Trecho do documento:
+ + + +
Patriarcas e Profetas
Ellen G. White
Capítulo 37—
A rocha ferida
Este
capítulo é baseado em Números 20:1-13.
Da rocha ferida
em Horebe fluiu pela primeira vez a torrente viva que refrigerou Israel no
deserto. Durante todas as suas vagueações, onde quer que fosse necessário, eram
supridos de água com um milagre da misericórdia de Deus. A água não continuou,
entretanto, a brotar de Horebe. Onde quer que em suas jornadas necessitavam de
água, esta jorrava ali das fendas da rocha, ao lado de seu acampamento.
Era Cristo,
pelo poder de Sua palavra, que fazia com que a torrente refrigerante vertesse
para Israel. “Beberam todos duma mesma bebida espiritual, porque bebiam da
Pedra espiritual que os seguia; e a Pedra era Cristo”. 1 Coríntios 10:4. Ele
era a fonte de todas as bênçãos temporais bem como espirituais. Cristo, a
verdadeira Rocha, estava com eles em todas as suas peregrinações. “E não tinham
sede, quando os levava pelos desertos; fez-lhes correr água da rocha; fendendo
Ele as rochas, as águas manavam delas”. Isaías 48:21. “Brotaram águas, que
correram pelos lugares secos como um rio”. Salmos 105:41.
A rocha
ferida era uma figura de Cristo, e por meio deste símbolo são-nos ensinadas as
mais preciosas verdades espirituais. Assim como as águas vivificadoras brotavam
da rocha ferida, assim de Cristo, “ferido de Deus”, “ferido pelas nossas
transgressões”, “quebrantado pelas nossas iniquidades” (Isaías 53:4, 5), a
torrente de salvação flui para uma raça perdida. Assim como a rocha foi ferida
uma vez, semelhantemente Cristo deveria ser oferecido “uma vez para tirar os
pecados de muitos”. Hebreus 9:28. Nosso Salvador não deveria ser sacrificado
segunda vez; e é tão-somente necessário àqueles que buscam as bênçãos de Sua
graça pedi-las em nome de Jesus, derramando o desejo de seu coração em uma
prece feita no espírito de arrependimento. Tal oração levará perante o Senhor
dos exércitos os ferimentos de Jesus, e então de novo fluirá o sangue doador de
vida, simbolizado pelo fluir da água viva para Israel.
+ + + +
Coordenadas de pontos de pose
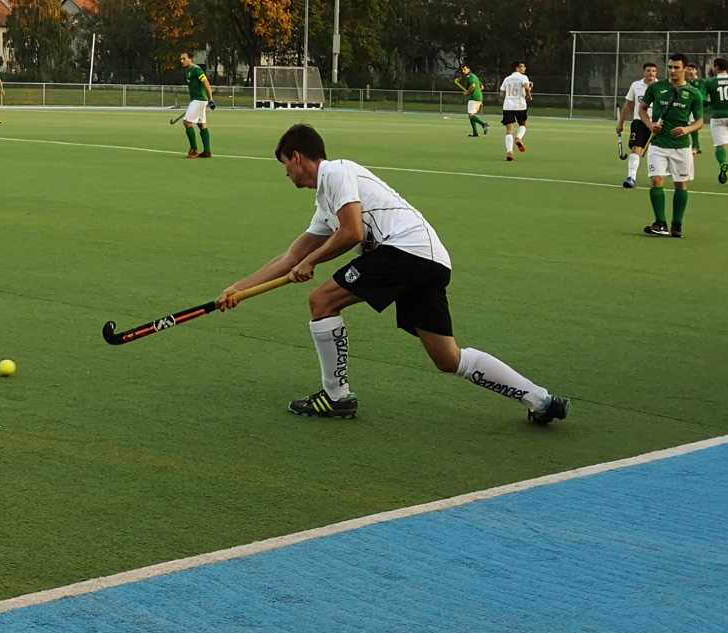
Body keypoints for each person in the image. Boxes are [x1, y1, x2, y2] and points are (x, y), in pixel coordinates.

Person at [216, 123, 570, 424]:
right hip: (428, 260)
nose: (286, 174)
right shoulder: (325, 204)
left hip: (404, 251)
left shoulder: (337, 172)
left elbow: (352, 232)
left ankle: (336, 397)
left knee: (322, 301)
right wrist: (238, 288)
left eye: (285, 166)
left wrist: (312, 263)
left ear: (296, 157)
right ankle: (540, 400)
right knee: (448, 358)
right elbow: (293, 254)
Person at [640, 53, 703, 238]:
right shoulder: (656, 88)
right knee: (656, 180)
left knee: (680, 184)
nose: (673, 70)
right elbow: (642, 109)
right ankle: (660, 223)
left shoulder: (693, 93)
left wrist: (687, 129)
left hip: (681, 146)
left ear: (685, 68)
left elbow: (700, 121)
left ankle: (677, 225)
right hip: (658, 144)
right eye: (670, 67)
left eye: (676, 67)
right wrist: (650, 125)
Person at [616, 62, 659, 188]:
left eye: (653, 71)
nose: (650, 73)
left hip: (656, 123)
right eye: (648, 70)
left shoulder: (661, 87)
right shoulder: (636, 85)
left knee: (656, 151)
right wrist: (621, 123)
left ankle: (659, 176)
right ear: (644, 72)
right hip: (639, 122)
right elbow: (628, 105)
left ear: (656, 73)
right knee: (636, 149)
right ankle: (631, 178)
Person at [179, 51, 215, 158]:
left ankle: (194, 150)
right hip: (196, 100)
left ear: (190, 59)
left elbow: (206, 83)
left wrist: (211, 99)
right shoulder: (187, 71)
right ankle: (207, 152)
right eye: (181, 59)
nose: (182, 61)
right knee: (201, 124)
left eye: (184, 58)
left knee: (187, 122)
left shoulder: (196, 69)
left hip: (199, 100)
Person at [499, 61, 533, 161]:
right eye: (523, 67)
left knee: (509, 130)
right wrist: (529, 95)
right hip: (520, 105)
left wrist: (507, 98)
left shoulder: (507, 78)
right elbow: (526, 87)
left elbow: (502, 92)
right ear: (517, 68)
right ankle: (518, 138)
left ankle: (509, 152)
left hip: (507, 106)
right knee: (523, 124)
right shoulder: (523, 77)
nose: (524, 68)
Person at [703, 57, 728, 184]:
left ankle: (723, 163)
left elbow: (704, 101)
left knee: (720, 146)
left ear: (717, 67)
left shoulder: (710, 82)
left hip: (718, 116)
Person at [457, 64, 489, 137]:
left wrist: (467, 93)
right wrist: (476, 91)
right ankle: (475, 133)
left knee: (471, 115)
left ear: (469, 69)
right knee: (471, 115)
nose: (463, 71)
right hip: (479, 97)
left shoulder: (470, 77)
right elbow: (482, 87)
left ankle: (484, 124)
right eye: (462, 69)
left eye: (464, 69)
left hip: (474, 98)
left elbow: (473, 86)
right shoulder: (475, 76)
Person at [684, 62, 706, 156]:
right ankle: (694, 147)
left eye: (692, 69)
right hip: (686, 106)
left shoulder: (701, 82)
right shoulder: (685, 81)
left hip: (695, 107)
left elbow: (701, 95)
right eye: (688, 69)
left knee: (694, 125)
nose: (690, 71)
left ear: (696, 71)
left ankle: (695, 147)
+ + + +
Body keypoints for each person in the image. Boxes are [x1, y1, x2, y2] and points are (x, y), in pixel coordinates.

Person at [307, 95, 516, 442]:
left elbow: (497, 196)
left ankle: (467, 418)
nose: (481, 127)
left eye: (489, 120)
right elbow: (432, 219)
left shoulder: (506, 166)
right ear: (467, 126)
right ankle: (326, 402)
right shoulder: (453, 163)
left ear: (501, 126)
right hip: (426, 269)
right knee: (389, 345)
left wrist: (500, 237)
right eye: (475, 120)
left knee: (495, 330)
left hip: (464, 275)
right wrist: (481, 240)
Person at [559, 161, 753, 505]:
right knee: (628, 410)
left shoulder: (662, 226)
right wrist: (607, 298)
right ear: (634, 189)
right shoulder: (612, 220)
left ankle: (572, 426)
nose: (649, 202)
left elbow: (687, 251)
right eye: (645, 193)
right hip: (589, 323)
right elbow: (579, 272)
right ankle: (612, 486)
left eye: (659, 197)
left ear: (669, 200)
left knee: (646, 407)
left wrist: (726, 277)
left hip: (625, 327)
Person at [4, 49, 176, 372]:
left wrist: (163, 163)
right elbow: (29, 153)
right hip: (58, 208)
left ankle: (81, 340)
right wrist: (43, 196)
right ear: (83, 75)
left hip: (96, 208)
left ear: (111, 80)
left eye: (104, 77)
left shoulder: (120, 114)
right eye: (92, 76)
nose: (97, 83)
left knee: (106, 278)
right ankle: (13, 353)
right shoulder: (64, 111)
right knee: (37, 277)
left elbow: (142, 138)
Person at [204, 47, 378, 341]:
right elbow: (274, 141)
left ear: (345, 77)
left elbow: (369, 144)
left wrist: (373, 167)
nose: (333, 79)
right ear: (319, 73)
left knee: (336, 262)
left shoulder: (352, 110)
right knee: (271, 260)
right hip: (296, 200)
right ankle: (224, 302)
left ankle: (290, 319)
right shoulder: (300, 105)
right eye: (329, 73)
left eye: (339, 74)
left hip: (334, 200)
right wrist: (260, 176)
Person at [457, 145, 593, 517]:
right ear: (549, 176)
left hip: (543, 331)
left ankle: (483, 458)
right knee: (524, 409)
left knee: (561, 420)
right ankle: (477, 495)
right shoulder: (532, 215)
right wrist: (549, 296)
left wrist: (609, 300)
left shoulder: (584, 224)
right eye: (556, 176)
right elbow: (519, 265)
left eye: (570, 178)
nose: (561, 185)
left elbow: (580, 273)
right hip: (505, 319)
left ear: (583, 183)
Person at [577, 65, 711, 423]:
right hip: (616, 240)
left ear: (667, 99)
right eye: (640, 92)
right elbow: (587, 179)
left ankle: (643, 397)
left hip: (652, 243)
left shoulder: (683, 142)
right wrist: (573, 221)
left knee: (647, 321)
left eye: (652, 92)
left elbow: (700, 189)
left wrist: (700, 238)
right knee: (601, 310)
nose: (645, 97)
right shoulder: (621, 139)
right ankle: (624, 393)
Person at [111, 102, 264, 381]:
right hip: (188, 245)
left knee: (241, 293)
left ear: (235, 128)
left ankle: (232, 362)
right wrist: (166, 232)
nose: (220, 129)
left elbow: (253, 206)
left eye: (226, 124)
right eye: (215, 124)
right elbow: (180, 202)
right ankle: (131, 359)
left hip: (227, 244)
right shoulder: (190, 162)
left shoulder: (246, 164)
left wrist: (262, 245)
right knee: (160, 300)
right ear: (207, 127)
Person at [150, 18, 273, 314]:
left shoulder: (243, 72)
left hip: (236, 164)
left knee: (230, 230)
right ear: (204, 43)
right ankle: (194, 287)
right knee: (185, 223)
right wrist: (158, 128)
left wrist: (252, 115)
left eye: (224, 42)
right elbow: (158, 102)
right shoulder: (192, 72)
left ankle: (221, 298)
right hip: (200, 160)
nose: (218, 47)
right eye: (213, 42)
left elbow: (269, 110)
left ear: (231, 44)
+ + + +
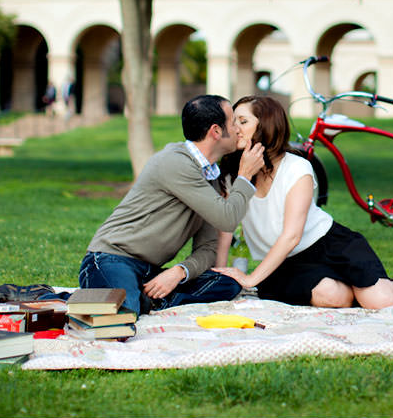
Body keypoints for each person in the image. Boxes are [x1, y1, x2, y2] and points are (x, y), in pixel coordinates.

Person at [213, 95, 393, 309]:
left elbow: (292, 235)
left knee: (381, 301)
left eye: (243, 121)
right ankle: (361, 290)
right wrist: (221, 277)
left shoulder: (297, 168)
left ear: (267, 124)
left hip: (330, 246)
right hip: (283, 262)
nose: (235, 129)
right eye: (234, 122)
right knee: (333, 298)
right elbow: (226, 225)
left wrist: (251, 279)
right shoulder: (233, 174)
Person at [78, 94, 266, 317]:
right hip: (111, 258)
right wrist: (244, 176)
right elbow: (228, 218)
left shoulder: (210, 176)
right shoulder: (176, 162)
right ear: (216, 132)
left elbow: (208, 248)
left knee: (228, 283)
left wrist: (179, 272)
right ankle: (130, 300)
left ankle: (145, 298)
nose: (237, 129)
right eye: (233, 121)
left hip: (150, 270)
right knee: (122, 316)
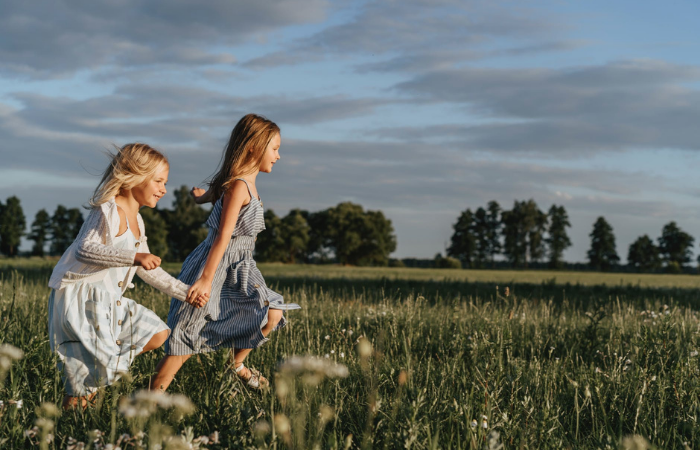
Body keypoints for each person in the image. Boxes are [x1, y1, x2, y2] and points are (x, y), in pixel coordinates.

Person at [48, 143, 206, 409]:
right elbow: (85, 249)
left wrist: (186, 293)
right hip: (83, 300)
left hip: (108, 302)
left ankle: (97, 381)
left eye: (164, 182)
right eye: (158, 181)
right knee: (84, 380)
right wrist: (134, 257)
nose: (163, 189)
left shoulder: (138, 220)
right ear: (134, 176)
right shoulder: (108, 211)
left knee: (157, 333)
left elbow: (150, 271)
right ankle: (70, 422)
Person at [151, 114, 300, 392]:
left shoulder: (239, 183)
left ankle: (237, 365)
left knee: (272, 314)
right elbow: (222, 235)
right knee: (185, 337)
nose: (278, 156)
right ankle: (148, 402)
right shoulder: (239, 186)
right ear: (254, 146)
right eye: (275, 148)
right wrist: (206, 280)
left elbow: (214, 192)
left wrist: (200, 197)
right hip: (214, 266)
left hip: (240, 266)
+ + + +
Instrução A: Por favor, reescreva o trecho sobre a rocha ferida desde "Patriarcas e Profetas" até "de seu acampamento.", inclusive, substituindo "misericórdia" por "bondade".
Instrução B: Passe para o inglês esta frase do trecho sobre a rocha ferida: "A água não continuou, entretanto, a brotar de Horebe."
Os itens constituem material à parte, sem ligação com o trecho sobre a rocha ferida.

Resultado esperado A:
Patriarcas e Profetas
Ellen G. White
Capítulo 37—
A rocha ferida
Este
capítulo é baseado em Números 20:1-13.
Da rocha ferida
em Horebe fluiu pela primeira vez a torrente viva que refrigerou Israel no
deserto. Durante todas as suas vagueações, onde quer que fosse necessário, eram
supridos de água com um milagre da bondade de Deus. A água não continuou,
entretanto, a brotar de Horebe. Onde quer que em suas jornadas necessitavam de
água, esta jorrava ali das fendas da rocha, ao lado de seu acampamento.

Resultado esperado B: The water did not, however, continue to flow from Horeb.